-- START OF Source passage --

Dvc: ssh: error while import-url with special character

Created on 28 Sep 2020  路  7Comments  路  Source: iterative/dvc

Bug Report

Problem while download files with special characters.

Please provide information about your setup

DVC version: 1.7.9 
---------------------------------
Platform: Python 3.8.3 on Linux-5.4.0-48-generic-x86_64-with-glibc2.10
Supports: gdrive, gs, http, https, ssh
Cache types: hardlink, symlink
Cache directory: ext4 on /dev/sda5
Workspace directory: ext4 on /dev/sda5
Repo: dvc, git

Error log :

2020-09-28 15:53:35,511 ERROR: failed to import ssh://[email protected]/home/data/cana/ds30. You could also try downloading it manually, and adding it with `dvc add`. - ssh command 'md5sum /home/data/cana/ds30/cana-mucuna/class35_e2545053-f2c5-4108-9042-67244a94e267_p_['cana']_o_['cana', 'mucuna'].jpg' finished with non-zero return code 1': md5sum: '/home/data/cana/ds30/cana-mucuna/class35_e2545053-f2c5-4108-9042-67244a94e267_p_[cana]_o_[cana,': No such file or directory
md5sum: mucuna].jpg: No such file or directory

------------------------------------------------------------
Traceback (most recent call last):
  File "/home/gabriel/anaconda3/lib/python3.8/site-packages/dvc/command/imp_url.py", line 14, in run
    self.repo.imp_url(
  File "/home/gabriel/anaconda3/lib/python3.8/site-packages/dvc/repo/__init__.py", line 51, in wrapper
    return f(repo, *args, **kwargs)
  File "/home/gabriel/anaconda3/lib/python3.8/site-packages/dvc/repo/scm_context.py", line 4, in run
    result = method(repo, *args, **kw)
  File "/home/gabriel/anaconda3/lib/python3.8/site-packages/dvc/repo/imp_url.py", line 54, in imp_url
    stage.run()
  File "/home/gabriel/anaconda3/lib/python3.8/site-packages/funcy/decorators.py", line 39, in wrapper
    return deco(call, *dargs, **dkwargs)
  File "/home/gabriel/anaconda3/lib/python3.8/site-packages/dvc/stage/decorators.py", line 36, in rwlocked
    return call()
  File "/home/gabriel/anaconda3/lib/python3.8/site-packages/funcy/decorators.py", line 60, in __call__
    return self._func(*self._args, **self._kwargs)
  File "/home/gabriel/anaconda3/lib/python3.8/site-packages/dvc/stage/__init__.py", line 429, in run
    sync_import(self, dry, force)
  File "/home/gabriel/anaconda3/lib/python3.8/site-packages/dvc/stage/imports.py", line 29, in sync_import
    stage.save_deps()
  File "/home/gabriel/anaconda3/lib/python3.8/site-packages/dvc/stage/__init__.py", line 392, in save_deps
    dep.save()
  File "/home/gabriel/anaconda3/lib/python3.8/site-packages/dvc/output/base.py", line 268, in save
    self.hash_info = self.get_hash()

-- END OF Source passage --
-- START OF Materials provided --

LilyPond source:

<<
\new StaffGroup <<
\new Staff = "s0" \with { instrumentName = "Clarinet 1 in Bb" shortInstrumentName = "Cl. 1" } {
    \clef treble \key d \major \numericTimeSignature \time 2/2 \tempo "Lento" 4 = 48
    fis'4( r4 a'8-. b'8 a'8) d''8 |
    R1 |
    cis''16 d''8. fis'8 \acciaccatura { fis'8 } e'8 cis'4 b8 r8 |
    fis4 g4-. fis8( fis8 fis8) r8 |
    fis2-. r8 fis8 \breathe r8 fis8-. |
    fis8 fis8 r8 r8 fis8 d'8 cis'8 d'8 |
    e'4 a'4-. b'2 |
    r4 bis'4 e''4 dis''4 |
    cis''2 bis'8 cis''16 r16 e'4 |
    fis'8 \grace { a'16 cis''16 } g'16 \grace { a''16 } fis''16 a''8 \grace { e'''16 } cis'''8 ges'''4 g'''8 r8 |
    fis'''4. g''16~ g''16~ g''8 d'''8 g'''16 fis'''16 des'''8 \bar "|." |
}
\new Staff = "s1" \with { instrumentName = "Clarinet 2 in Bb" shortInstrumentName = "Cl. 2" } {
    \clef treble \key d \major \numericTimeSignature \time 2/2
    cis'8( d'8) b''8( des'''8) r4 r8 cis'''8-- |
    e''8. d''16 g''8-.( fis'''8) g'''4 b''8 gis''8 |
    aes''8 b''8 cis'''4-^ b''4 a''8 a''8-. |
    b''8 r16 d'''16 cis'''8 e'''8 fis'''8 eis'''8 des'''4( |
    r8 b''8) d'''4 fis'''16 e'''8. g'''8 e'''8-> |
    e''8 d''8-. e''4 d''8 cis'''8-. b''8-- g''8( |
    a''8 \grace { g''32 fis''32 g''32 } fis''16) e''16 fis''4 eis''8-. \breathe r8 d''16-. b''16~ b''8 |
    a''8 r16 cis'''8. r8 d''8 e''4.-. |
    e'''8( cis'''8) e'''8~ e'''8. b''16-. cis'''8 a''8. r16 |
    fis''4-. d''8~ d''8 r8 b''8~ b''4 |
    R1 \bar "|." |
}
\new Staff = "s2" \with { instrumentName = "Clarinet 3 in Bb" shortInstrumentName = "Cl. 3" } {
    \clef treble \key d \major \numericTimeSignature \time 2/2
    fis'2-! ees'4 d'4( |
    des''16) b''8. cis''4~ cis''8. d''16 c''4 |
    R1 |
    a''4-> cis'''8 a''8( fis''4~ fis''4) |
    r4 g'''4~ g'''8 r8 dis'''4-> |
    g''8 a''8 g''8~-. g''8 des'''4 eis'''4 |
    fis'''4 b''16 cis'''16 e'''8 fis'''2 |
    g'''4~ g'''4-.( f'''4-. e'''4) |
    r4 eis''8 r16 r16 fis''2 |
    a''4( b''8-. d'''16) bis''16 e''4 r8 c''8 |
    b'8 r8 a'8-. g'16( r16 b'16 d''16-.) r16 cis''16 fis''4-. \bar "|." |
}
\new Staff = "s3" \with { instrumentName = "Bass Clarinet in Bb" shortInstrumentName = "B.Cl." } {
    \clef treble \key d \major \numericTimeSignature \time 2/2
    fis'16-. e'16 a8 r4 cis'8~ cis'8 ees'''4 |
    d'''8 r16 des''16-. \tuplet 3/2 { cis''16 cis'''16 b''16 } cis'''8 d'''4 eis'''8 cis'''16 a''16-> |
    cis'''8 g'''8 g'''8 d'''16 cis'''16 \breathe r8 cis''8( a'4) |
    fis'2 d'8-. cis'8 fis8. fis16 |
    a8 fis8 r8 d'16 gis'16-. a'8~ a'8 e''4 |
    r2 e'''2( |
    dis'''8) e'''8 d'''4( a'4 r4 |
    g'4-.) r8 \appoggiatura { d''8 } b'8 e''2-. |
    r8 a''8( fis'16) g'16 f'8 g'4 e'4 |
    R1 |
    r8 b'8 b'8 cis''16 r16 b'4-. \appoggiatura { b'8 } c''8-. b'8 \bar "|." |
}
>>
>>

-- END OF Materials provided --

• _Tasks_:
- A) List every remote type that the DVC bug report's "Supports" line names.
- B) Report each line of the entries that contains the string "grace".

• _Exercise solutions_:
- A) gdrive, gs, http, https, ssh

- B)
    fis'8 \grace { a'16 cis''16 } g'16 \grace { a''16 } fis''16 a''8 \grace { e'''16 } cis'''8 ges'''4 g'''8 r8 |
    a''8 \grace { g''32 fis''32 g''32 } fis''16) e''16 fis''4 eis''8-. \breathe r8 d''16-. b''16~ b''8 |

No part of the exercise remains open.